Text provided =
"""
Given the above, the All Blacks’ victory over the Springboks shouldn’t come as a surprise to anyone just because the South Africans had the upper hand in the first quarter.
It’s also why punters shouldn’t have been surprised at New Zealand’s comfortable 36-0 win over Australia in the second Bledisloe Cup match this year, despite the Wallabies earning a record win in Perth the week prior.
Red card subdues fight back
In the first test, Australia went into halftime with a 4-point advantage. That’s almost a 7-point turn-around from the margin New Zealand would typically start the second half with, but a deficit of that magnitude wouldn’t normally have worried Kieran Read’s men.
The All Blacks, of course, went on to lose that match – but also had to play the whole second half with just 14 men after Scott Barrett was rightly sent off for a dangerous tackle.
Despite outcry from New Zealand fans and the general discourse that the All Blacks were slowly stuttering towards a relatively early World Cup elimination, the coaches wouldn’t have been overly concerned.
"""
Data =
"""
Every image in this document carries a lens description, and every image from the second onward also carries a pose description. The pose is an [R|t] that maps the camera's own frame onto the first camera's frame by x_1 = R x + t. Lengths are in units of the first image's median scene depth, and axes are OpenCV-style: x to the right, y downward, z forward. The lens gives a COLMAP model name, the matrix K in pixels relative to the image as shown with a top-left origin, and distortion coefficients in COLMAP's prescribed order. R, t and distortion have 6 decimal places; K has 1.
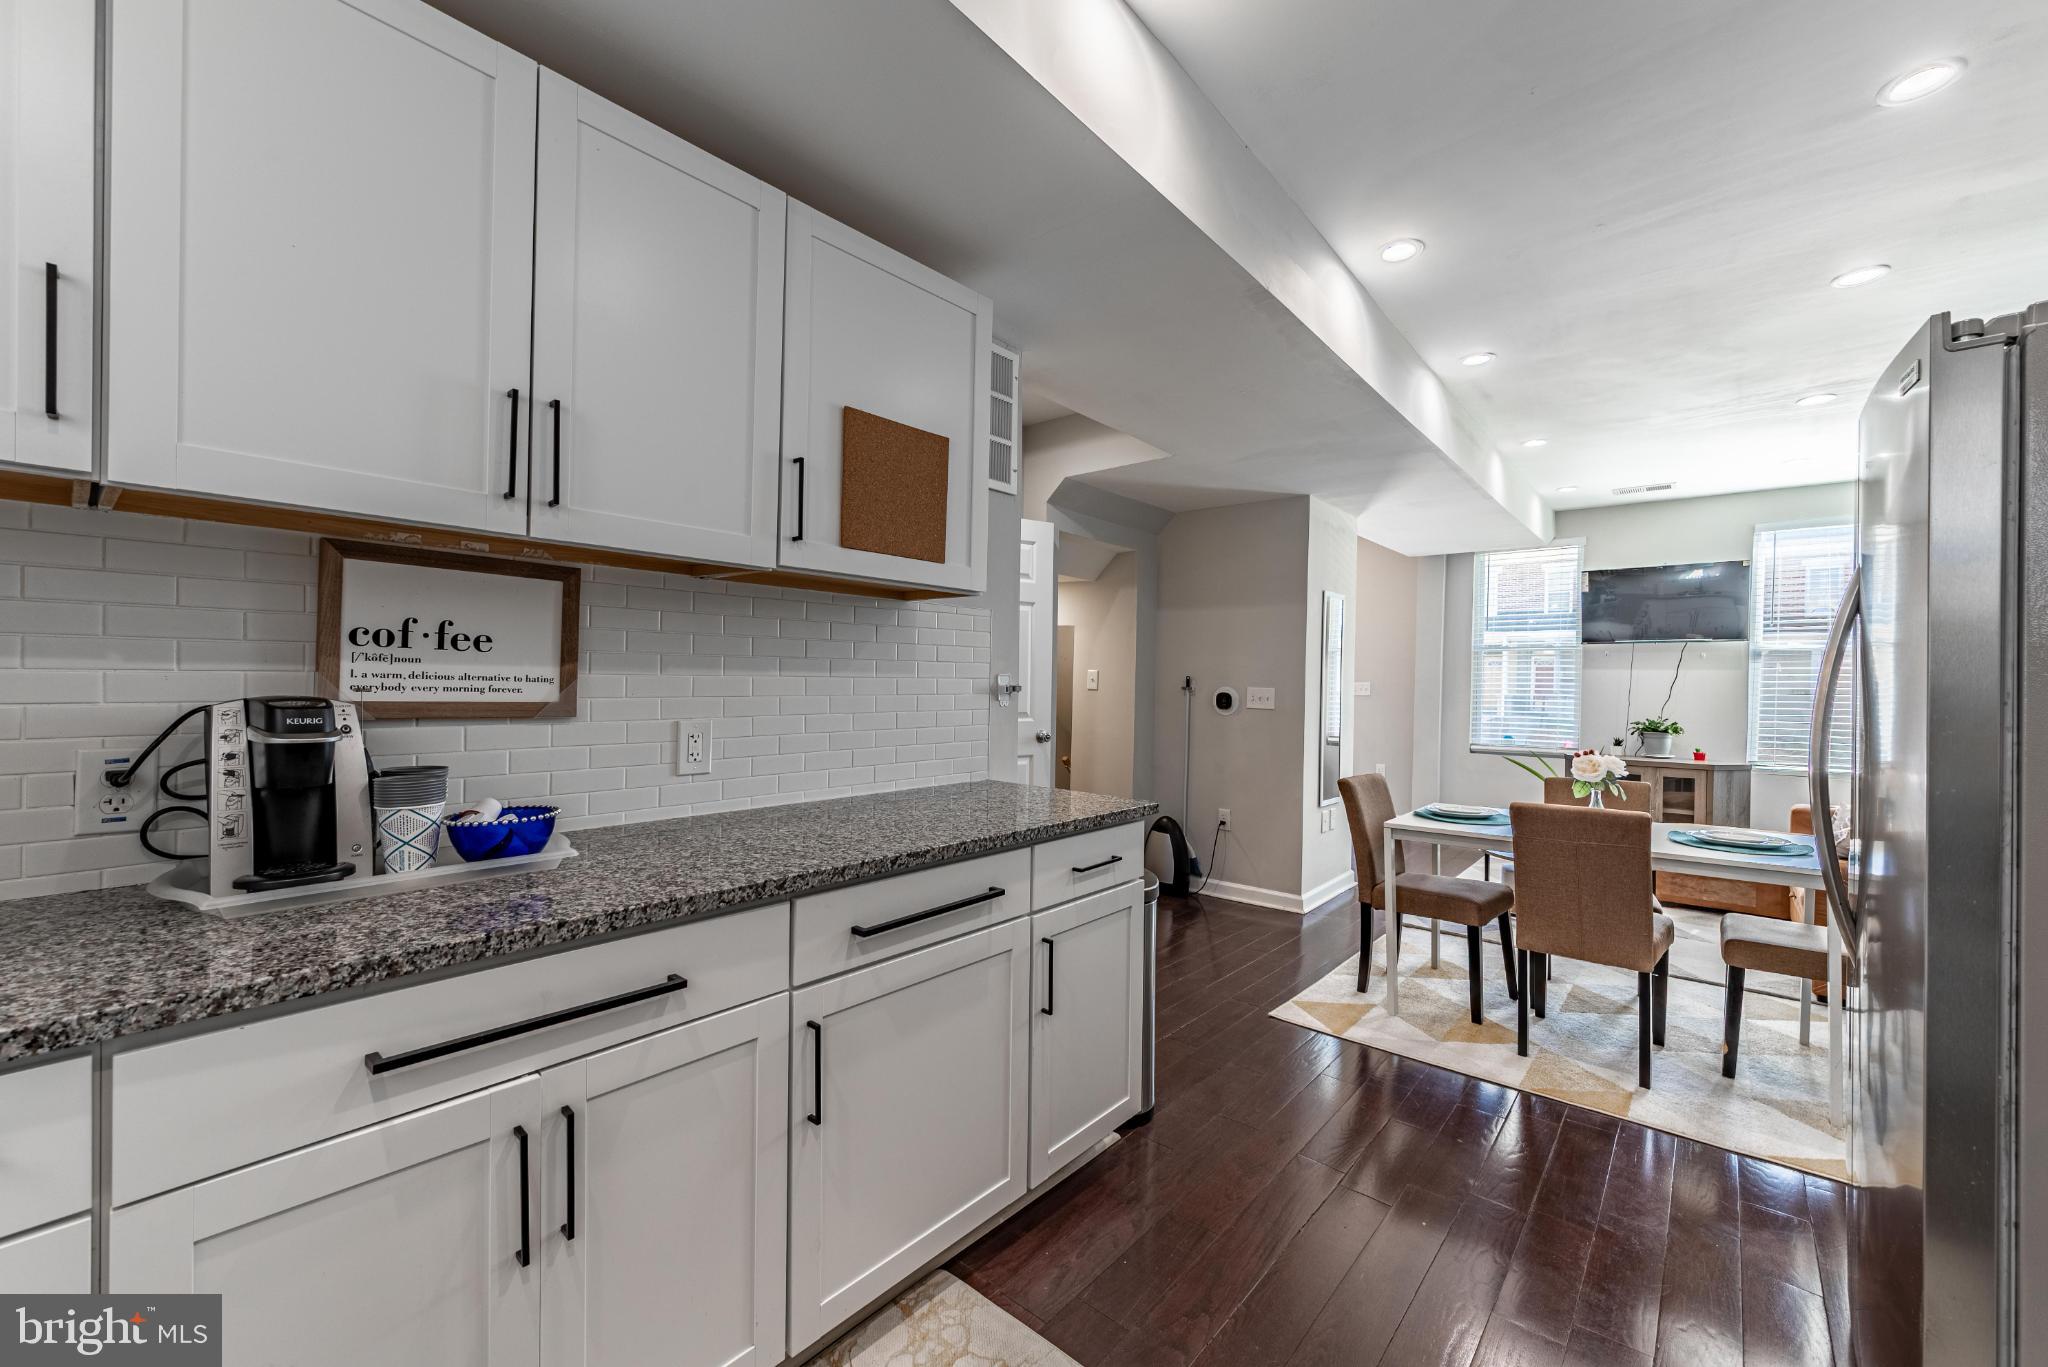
lens RADIAL K [[816.2, 0, 1027.9], [0, 816.2, 685.5], [0, 0, 1]] dist [-0.001993, -0.000361]
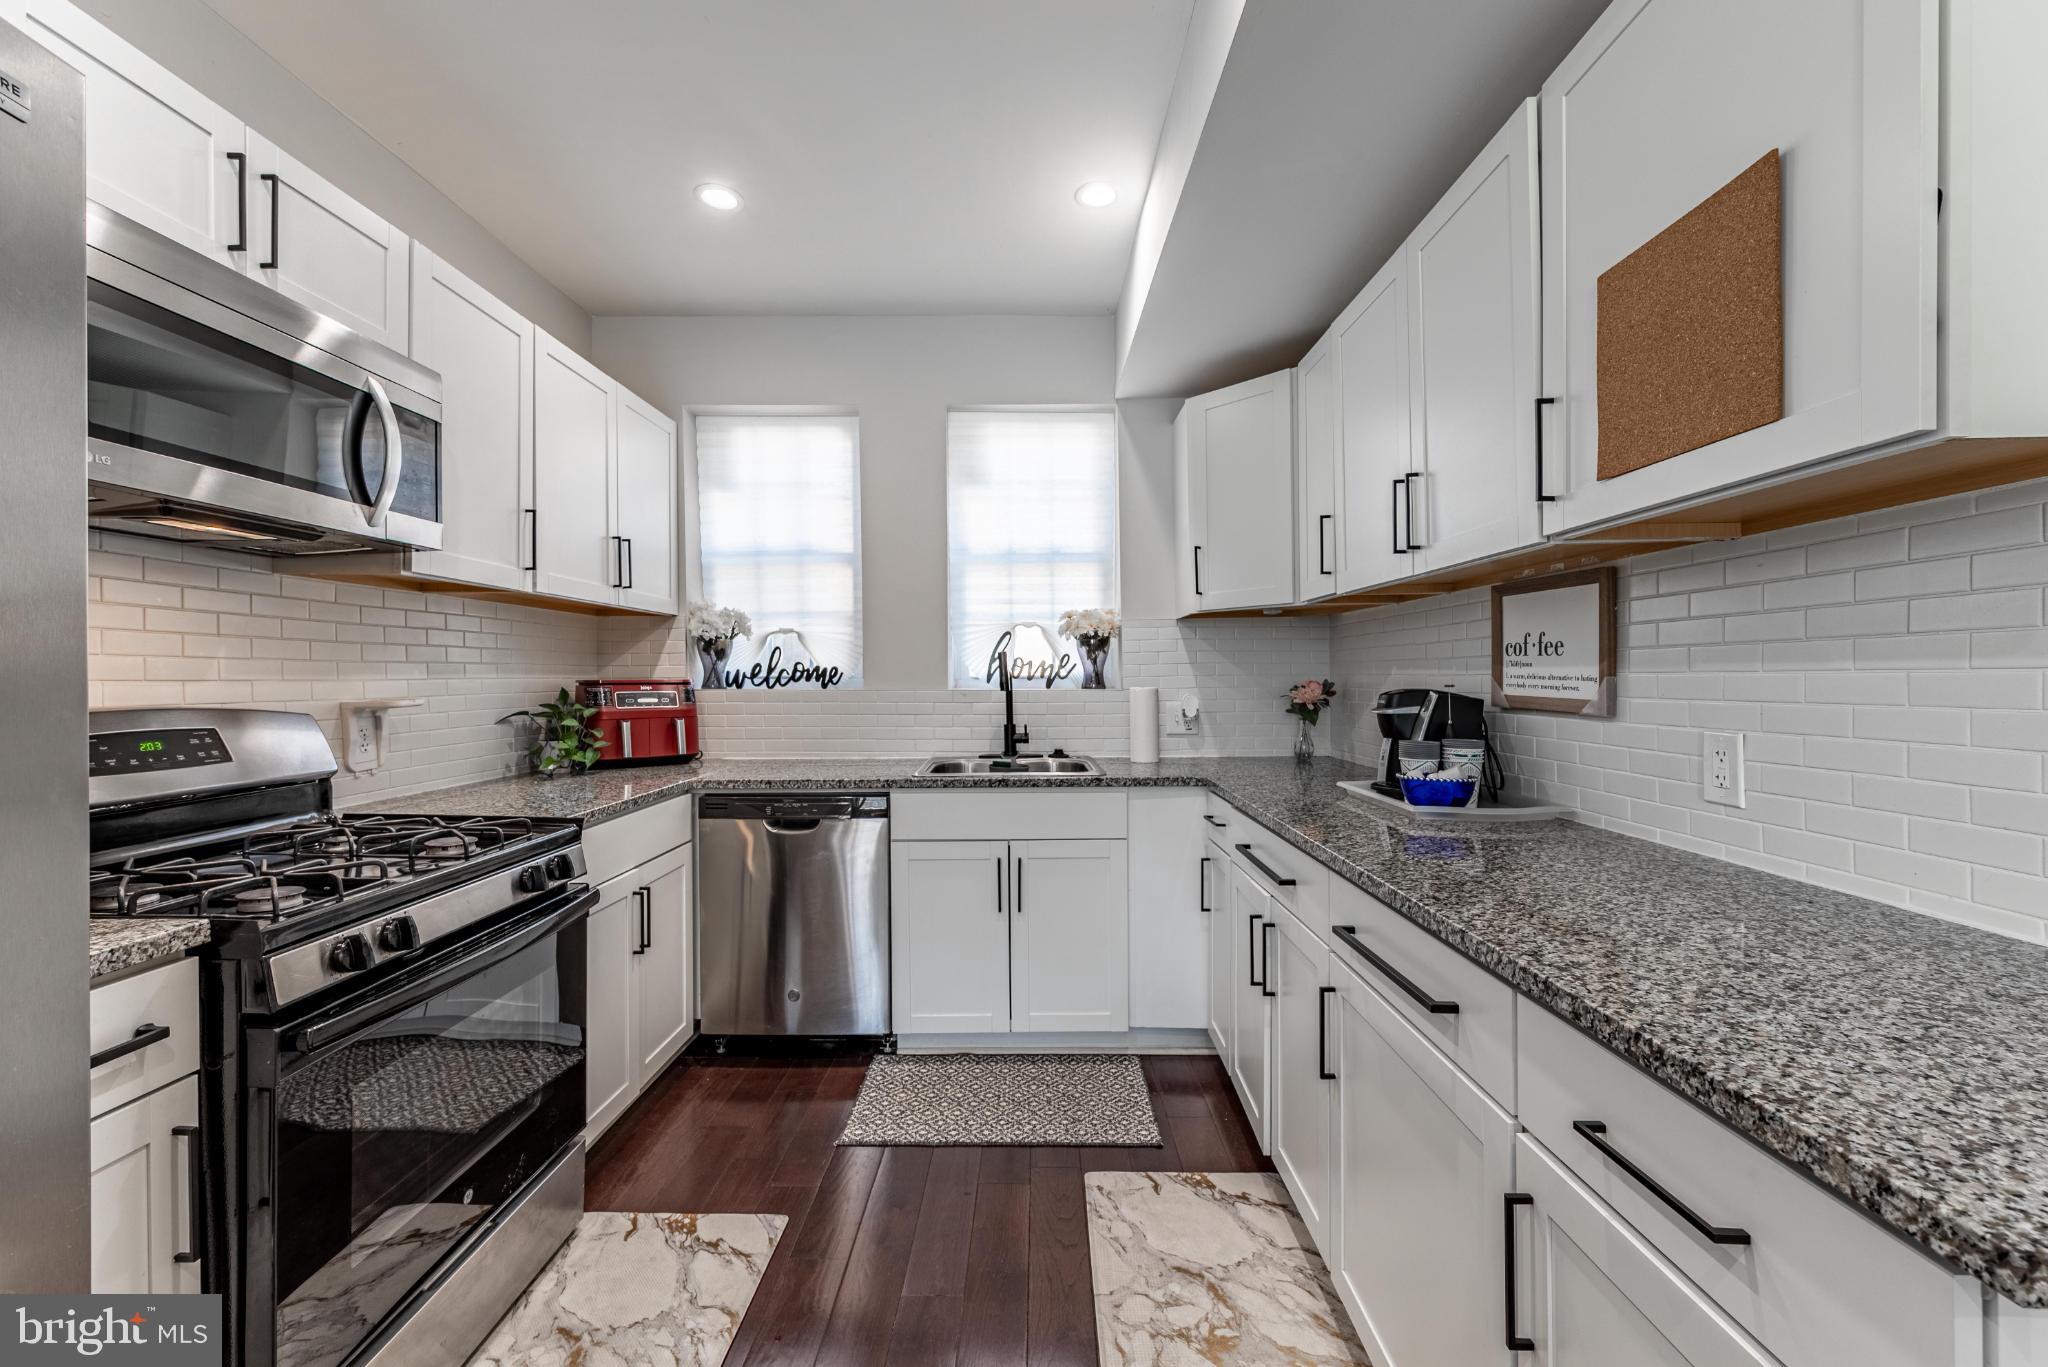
"""
Apply what you read =
1. By what score did New Zealand beat Australia in the second Bledisloe Cup match, according to the rugby article?
2. Why, according to the rugby article, did the All Blacks play the whole second half of the first test with only 14 men?

Solutions in order =
1. 36-0.

2. Scott Barrett was sent off for a dangerous tackle, so the All Blacks were down to 14 players for the entire second half.